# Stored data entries
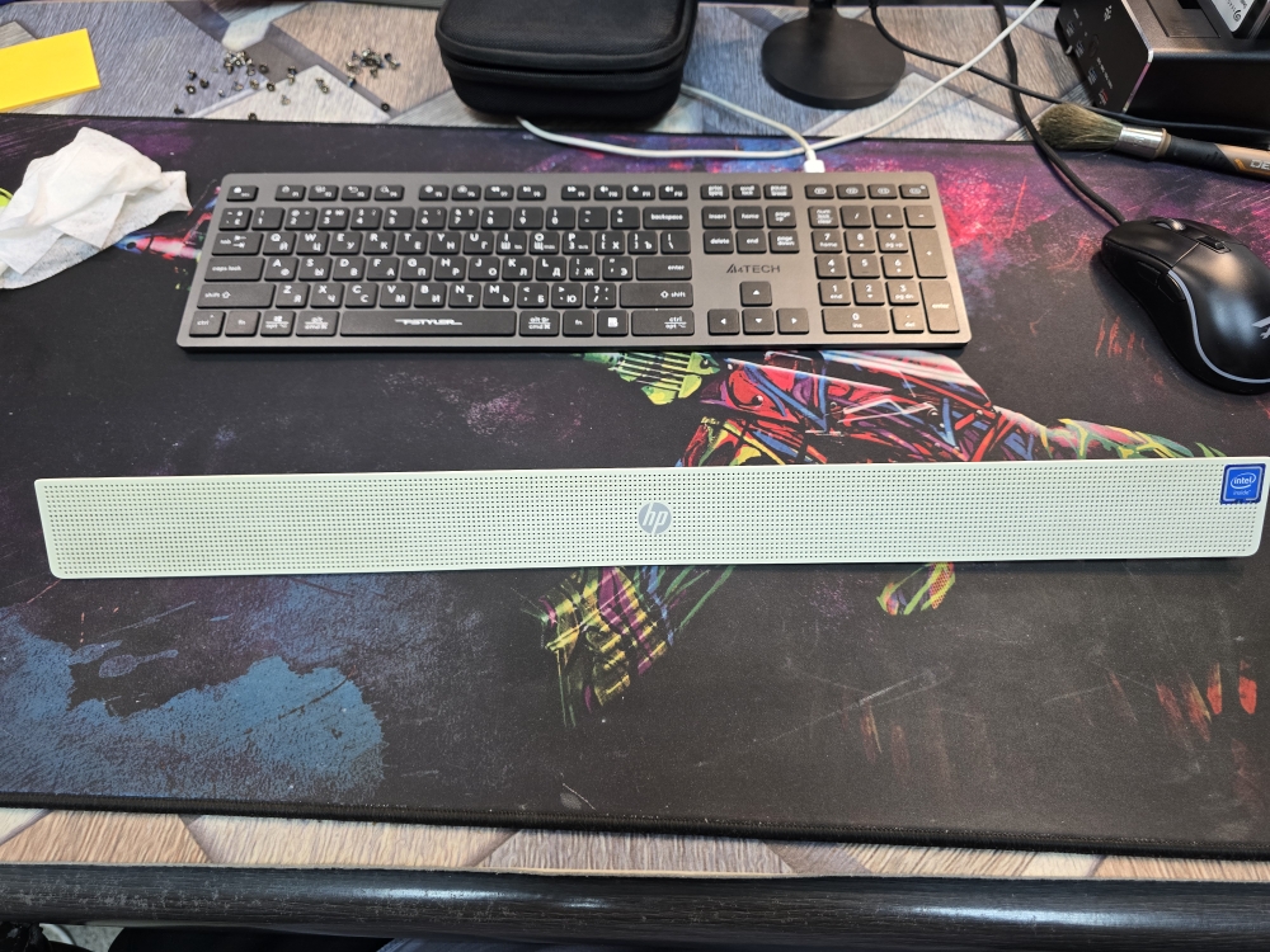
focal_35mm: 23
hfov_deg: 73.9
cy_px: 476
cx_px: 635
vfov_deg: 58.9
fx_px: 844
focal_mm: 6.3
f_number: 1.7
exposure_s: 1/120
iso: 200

* * *

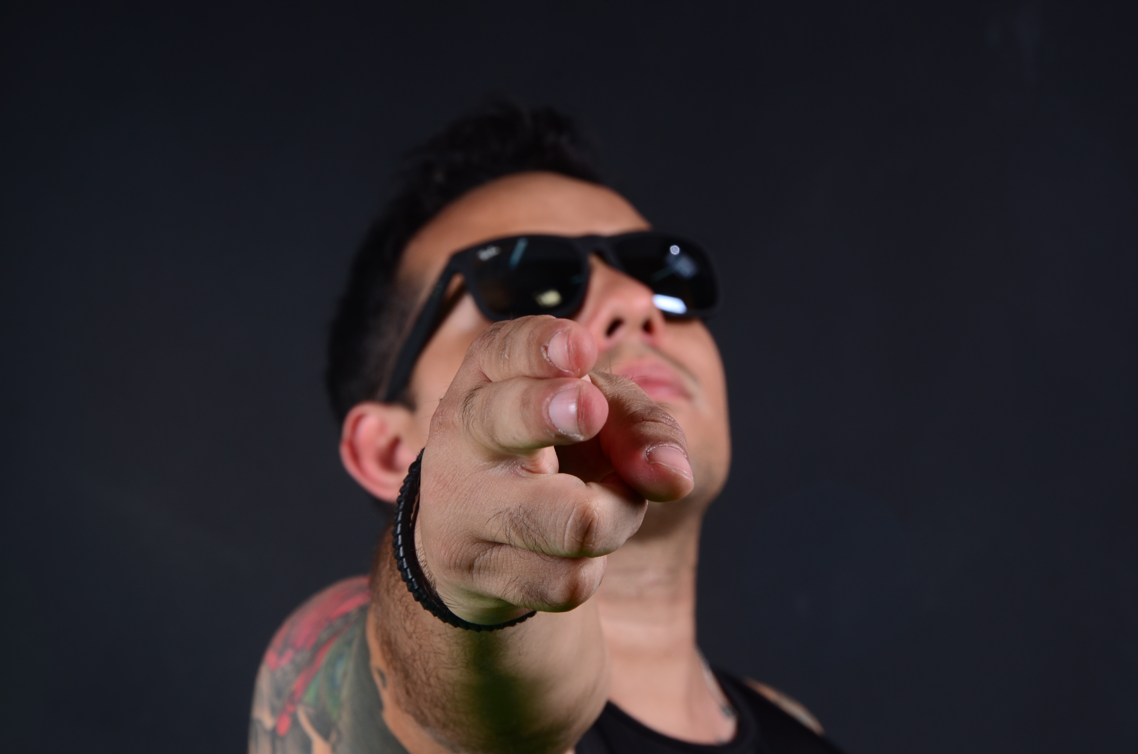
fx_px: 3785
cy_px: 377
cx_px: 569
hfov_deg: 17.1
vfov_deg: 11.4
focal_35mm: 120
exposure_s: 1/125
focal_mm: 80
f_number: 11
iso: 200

==

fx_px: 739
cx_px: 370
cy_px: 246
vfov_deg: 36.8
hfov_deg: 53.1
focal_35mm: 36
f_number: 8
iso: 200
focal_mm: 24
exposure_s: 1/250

# TASK BRIEF
What are the lines above, starting at the one with "vfov_deg: 36.8" and ending at the one with "exposure_s: 1/250"? Give them again exactly, and only them.

# EXPECTED ANSWER
vfov_deg: 36.8
hfov_deg: 53.1
focal_35mm: 36
f_number: 8
iso: 200
focal_mm: 24
exposure_s: 1/250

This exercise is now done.